What you need to do → Copy out the lines below word for word, leaving the pictures out.

Data under study →

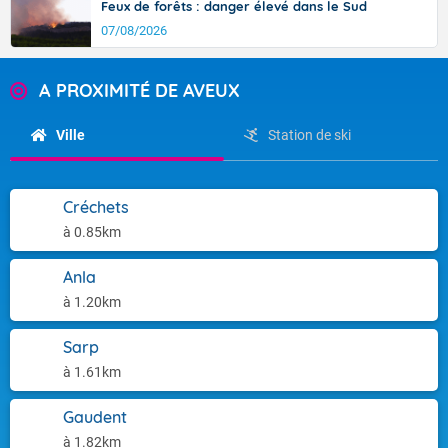
Feux de forêts : danger élevé dans le Sud
07/08/2026
A PROXIMITÉ DE AVEUX
Ville
Station de ski
Créchets
à 0.85km
Anla
à 1.20km
Sarp
à 1.61km
Gaudent
à 1.82km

Response to the exercise →
Feux de forêts : danger élevé dans le Sud
07/08/2026
A PROXIMITÉ DE AVEUX
Ville
Station de ski
Créchets
à 0.85km
Anla
à 1.20km
Sarp
à 1.61km
Gaudent
à 1.82km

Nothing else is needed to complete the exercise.